GIVEN REQUEST -> Return every line of the listing below unchanged and in its original order.
# # # # # # #
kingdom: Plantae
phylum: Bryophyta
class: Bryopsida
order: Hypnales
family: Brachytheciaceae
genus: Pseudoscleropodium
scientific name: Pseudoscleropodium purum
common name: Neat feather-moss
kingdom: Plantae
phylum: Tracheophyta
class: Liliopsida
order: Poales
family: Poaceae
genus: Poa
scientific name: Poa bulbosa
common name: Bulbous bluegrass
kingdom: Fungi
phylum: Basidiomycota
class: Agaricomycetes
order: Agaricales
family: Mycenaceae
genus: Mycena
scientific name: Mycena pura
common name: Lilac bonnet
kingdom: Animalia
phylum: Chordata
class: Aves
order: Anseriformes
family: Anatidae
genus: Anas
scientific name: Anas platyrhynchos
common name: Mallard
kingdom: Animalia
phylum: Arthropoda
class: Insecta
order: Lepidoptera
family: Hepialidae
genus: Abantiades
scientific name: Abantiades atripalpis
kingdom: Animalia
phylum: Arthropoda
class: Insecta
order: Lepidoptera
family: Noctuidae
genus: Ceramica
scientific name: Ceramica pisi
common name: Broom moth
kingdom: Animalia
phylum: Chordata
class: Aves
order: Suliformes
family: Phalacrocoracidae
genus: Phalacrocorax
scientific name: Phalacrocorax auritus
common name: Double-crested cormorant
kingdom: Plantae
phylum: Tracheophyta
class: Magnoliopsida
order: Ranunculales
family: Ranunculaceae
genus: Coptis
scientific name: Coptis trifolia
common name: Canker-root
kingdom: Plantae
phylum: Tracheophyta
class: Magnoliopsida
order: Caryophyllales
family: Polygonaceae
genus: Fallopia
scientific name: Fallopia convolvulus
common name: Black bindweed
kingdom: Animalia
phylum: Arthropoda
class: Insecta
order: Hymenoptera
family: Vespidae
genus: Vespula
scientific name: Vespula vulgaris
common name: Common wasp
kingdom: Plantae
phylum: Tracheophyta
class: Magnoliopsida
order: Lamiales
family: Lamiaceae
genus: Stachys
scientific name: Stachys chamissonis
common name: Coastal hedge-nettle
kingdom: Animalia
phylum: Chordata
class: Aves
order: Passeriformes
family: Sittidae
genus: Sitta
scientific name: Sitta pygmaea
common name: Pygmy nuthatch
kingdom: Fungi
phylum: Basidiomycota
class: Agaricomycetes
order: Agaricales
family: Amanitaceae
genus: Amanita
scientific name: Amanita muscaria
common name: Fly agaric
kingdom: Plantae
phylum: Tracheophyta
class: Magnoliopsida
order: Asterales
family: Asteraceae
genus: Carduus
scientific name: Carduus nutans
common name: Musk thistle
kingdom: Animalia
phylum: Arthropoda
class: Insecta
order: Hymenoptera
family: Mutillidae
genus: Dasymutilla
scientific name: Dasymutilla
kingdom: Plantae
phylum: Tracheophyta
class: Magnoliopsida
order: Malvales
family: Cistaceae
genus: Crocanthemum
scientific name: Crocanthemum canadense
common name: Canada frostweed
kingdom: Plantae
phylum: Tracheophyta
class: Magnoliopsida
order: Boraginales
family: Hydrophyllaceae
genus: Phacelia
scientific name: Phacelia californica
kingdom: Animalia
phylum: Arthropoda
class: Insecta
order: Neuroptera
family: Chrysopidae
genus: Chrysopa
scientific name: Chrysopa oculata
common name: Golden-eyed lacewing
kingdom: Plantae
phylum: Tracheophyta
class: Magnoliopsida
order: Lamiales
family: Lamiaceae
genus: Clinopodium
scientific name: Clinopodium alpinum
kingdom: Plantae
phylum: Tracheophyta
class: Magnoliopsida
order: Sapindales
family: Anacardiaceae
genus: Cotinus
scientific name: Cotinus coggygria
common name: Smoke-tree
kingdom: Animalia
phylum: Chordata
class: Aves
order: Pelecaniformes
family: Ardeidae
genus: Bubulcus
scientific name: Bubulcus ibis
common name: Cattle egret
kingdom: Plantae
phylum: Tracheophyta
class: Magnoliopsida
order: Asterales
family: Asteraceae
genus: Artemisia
# # # # # # #
RESPONSE BELOW ->
kingdom: Plantae
phylum: Bryophyta
class: Bryopsida
order: Hypnales
family: Brachytheciaceae
genus: Pseudoscleropodium
scientific name: Pseudoscleropodium purum
common name: Neat feather-moss
kingdom: Plantae
phylum: Tracheophyta
class: Liliopsida
order: Poales
family: Poaceae
genus: Poa
scientific name: Poa bulbosa
common name: Bulbous bluegrass
kingdom: Fungi
phylum: Basidiomycota
class: Agaricomycetes
order: Agaricales
family: Mycenaceae
genus: Mycena
scientific name: Mycena pura
common name: Lilac bonnet
kingdom: Animalia
phylum: Chordata
class: Aves
order: Anseriformes
family: Anatidae
genus: Anas
scientific name: Anas platyrhynchos
common name: Mallard
kingdom: Animalia
phylum: Arthropoda
class: Insecta
order: Lepidoptera
family: Hepialidae
genus: Abantiades
scientific name: Abantiades atripalpis
kingdom: Animalia
phylum: Arthropoda
class: Insecta
order: Lepidoptera
family: Noctuidae
genus: Ceramica
scientific name: Ceramica pisi
common name: Broom moth
kingdom: Animalia
phylum: Chordata
class: Aves
order: Suliformes
family: Phalacrocoracidae
genus: Phalacrocorax
scientific name: Phalacrocorax auritus
common name: Double-crested cormorant
kingdom: Plantae
phylum: Tracheophyta
class: Magnoliopsida
order: Ranunculales
family: Ranunculaceae
genus: Coptis
scientific name: Coptis trifolia
common name: Canker-root
kingdom: Plantae
phylum: Tracheophyta
class: Magnoliopsida
order: Caryophyllales
family: Polygonaceae
genus: Fallopia
scientific name: Fallopia convolvulus
common name: Black bindweed
kingdom: Animalia
phylum: Arthropoda
class: Insecta
order: Hymenoptera
family: Vespidae
genus: Vespula
scientific name: Vespula vulgaris
common name: Common wasp
kingdom: Plantae
phylum: Tracheophyta
class: Magnoliopsida
order: Lamiales
family: Lamiaceae
genus: Stachys
scientific name: Stachys chamissonis
common name: Coastal hedge-nettle
kingdom: Animalia
phylum: Chordata
class: Aves
order: Passeriformes
family: Sittidae
genus: Sitta
scientific name: Sitta pygmaea
common name: Pygmy nuthatch
kingdom: Fungi
phylum: Basidiomycota
class: Agaricomycetes
order: Agaricales
family: Amanitaceae
genus: Amanita
scientific name: Amanita muscaria
common name: Fly agaric
kingdom: Plantae
phylum: Tracheophyta
class: Magnoliopsida
order: Asterales
family: Asteraceae
genus: Carduus
scientific name: Carduus nutans
common name: Musk thistle
kingdom: Animalia
phylum: Arthropoda
class: Insecta
order: Hymenoptera
family: Mutillidae
genus: Dasymutilla
scientific name: Dasymutilla
kingdom: Plantae
phylum: Tracheophyta
class: Magnoliopsida
order: Malvales
family: Cistaceae
genus: Crocanthemum
scientific name: Crocanthemum canadense
common name: Canada frostweed
kingdom: Plantae
phylum: Tracheophyta
class: Magnoliopsida
order: Boraginales
family: Hydrophyllaceae
genus: Phacelia
scientific name: Phacelia californica
kingdom: Animalia
phylum: Arthropoda
class: Insecta
order: Neuroptera
family: Chrysopidae
genus: Chrysopa
scientific name: Chrysopa oculata
common name: Golden-eyed lacewing
kingdom: Plantae
phylum: Tracheophyta
class: Magnoliopsida
order: Lamiales
family: Lamiaceae
genus: Clinopodium
scientific name: Clinopodium alpinum
kingdom: Plantae
phylum: Tracheophyta
class: Magnoliopsida
order: Sapindales
family: Anacardiaceae
genus: Cotinus
scientific name: Cotinus coggygria
common name: Smoke-tree
kingdom: Animalia
phylum: Chordata
class: Aves
order: Pelecaniformes
family: Ardeidae
genus: Bubulcus
scientific name: Bubulcus ibis
common name: Cattle egret
kingdom: Plantae
phylum: Tracheophyta
class: Magnoliopsida
order: Asterales
family: Asteraceae
genus: Artemisia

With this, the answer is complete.